Records for the exercise section start
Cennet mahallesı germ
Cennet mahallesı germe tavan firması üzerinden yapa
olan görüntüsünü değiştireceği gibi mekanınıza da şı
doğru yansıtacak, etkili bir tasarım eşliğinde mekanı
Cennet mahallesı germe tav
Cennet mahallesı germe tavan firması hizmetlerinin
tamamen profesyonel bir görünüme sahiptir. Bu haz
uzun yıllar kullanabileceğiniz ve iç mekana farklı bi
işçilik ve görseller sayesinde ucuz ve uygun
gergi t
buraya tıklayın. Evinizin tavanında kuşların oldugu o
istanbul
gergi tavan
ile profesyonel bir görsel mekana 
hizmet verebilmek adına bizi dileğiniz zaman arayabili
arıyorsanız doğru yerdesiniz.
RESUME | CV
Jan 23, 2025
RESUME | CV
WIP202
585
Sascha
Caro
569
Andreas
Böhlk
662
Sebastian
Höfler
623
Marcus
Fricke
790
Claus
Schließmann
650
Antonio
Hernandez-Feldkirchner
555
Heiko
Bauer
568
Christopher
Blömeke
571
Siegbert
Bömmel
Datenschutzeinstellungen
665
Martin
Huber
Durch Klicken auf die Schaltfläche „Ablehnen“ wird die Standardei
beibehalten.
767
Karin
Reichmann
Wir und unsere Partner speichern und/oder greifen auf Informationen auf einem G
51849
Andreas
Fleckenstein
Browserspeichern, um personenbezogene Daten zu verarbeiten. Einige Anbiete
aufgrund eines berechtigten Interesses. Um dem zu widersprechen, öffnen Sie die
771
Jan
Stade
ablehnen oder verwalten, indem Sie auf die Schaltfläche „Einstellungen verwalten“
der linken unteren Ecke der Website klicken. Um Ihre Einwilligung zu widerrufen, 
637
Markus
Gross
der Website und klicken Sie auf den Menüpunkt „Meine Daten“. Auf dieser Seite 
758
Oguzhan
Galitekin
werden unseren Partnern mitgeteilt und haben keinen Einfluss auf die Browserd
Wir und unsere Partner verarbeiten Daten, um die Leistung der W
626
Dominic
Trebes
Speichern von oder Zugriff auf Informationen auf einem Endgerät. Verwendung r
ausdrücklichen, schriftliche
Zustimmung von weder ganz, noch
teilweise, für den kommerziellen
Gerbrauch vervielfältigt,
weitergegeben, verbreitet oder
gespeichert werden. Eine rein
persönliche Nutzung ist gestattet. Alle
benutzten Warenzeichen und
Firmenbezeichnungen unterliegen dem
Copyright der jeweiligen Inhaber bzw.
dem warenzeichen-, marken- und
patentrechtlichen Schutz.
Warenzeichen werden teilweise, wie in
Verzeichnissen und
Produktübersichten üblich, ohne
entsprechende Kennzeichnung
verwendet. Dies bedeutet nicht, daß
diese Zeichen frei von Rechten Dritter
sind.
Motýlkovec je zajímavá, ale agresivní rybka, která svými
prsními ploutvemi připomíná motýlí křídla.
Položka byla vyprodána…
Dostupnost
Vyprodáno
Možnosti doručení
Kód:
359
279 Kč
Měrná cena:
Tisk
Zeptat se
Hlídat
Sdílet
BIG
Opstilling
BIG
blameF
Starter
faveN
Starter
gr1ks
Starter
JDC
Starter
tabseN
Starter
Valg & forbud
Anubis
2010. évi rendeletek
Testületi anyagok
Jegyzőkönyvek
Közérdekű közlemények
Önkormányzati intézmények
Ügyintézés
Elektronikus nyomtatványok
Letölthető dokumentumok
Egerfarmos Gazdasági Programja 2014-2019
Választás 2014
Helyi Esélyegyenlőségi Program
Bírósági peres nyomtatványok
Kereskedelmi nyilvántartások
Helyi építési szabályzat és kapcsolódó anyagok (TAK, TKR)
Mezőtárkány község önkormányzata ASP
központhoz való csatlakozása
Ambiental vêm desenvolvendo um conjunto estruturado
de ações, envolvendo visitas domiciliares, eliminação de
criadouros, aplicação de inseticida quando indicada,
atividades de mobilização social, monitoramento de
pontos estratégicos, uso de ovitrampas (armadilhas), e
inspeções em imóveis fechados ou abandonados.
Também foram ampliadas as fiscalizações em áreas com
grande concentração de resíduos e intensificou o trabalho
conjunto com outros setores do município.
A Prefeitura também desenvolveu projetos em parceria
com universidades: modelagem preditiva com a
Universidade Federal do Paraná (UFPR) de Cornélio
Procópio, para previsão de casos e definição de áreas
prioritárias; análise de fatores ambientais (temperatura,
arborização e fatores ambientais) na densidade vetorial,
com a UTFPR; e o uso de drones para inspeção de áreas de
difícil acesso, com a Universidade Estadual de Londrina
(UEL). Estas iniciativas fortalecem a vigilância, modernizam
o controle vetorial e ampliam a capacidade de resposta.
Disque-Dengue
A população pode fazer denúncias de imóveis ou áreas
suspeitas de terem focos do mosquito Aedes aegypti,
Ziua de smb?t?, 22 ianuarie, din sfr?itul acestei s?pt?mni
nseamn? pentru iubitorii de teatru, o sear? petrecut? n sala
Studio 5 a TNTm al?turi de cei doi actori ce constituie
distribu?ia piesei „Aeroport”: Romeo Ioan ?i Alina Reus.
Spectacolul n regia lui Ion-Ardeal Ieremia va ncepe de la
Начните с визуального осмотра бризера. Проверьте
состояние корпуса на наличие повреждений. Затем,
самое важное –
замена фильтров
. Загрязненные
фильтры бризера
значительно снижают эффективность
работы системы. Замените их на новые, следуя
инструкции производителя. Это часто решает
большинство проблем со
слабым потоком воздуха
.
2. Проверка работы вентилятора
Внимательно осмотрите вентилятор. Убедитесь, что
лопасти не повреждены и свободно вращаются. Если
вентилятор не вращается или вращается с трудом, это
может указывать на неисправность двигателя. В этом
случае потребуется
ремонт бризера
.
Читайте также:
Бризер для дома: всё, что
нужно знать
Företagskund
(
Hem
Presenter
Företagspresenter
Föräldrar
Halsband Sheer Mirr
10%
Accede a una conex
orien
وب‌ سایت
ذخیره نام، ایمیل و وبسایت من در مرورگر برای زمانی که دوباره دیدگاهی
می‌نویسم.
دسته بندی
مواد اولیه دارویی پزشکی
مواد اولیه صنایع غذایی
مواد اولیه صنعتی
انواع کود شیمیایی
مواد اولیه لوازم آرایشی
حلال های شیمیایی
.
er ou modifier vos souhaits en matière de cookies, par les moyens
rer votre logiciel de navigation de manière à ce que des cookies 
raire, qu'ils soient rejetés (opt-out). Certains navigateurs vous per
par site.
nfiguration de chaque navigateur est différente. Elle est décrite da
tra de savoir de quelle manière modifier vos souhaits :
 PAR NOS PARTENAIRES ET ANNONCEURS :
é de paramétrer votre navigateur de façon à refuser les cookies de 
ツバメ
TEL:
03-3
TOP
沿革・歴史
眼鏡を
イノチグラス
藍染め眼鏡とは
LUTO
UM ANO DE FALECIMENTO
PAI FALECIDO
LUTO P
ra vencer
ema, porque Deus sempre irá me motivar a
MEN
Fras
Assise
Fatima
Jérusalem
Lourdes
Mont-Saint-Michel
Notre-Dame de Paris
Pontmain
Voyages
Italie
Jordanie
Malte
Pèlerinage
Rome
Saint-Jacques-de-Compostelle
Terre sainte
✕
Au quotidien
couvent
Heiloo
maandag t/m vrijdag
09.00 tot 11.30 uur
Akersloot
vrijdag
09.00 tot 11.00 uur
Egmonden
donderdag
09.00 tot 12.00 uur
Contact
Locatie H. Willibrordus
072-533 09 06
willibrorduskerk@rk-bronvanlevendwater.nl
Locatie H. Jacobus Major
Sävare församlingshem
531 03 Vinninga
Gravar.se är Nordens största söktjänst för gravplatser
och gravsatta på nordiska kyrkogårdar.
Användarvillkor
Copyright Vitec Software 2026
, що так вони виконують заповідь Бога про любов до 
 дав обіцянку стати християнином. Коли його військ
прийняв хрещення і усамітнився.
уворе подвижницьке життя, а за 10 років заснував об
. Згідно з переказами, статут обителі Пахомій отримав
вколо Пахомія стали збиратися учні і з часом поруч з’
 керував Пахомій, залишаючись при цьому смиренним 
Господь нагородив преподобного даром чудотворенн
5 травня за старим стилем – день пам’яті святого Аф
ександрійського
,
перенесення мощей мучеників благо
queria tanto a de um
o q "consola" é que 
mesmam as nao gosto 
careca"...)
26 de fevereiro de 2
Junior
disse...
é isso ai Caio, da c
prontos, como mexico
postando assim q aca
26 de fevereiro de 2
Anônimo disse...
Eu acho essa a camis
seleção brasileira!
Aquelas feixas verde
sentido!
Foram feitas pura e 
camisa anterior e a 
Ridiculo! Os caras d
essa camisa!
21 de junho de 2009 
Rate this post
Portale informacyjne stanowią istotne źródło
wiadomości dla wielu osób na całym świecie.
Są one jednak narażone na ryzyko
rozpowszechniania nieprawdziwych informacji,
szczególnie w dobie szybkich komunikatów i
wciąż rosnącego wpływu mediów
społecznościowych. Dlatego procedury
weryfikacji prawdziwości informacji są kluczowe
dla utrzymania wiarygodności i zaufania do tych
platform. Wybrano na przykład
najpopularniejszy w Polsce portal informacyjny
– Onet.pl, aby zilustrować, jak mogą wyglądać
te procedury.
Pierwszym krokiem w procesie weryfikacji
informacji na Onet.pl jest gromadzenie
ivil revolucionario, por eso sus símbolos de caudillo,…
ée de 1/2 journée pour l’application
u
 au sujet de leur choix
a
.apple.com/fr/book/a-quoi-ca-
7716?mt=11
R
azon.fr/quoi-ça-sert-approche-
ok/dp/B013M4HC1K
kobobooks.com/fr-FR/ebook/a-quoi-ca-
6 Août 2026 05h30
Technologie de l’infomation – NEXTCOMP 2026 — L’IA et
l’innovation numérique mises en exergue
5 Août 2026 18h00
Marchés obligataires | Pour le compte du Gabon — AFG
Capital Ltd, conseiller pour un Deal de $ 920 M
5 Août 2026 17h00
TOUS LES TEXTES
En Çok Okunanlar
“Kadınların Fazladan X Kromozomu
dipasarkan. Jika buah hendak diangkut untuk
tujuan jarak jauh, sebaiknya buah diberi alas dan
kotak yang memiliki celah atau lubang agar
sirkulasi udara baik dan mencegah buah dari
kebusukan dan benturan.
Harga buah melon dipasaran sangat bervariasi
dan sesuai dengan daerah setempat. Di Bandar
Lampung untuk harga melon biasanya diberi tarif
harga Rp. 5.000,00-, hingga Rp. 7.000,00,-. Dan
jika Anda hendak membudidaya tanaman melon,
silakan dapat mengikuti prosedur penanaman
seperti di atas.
Records for the exercise section end
» Assignment: With the line containing "5 Août 2026 18h00" as the first and the final line of the entries above as the last, write out that span exactly and nothing more.

» Completed exercise:
5 Août 2026 18h00
Marchés obligataires | Pour le compte du Gabon — AFG
Capital Ltd, conseiller pour un Deal de $ 920 M
5 Août 2026 17h00
TOUS LES TEXTES
En Çok Okunanlar
“Kadınların Fazladan X Kromozomu
dipasarkan. Jika buah hendak diangkut untuk
tujuan jarak jauh, sebaiknya buah diberi alas dan
kotak yang memiliki celah atau lubang agar
sirkulasi udara baik dan mencegah buah dari
kebusukan dan benturan.
Harga buah melon dipasaran sangat bervariasi
dan sesuai dengan daerah setempat. Di Bandar
Lampung untuk harga melon biasanya diberi tarif
harga Rp. 5.000,00-, hingga Rp. 7.000,00,-. Dan
jika Anda hendak membudidaya tanaman melon,
silakan dapat mengikuti prosedur penanaman
seperti di atas.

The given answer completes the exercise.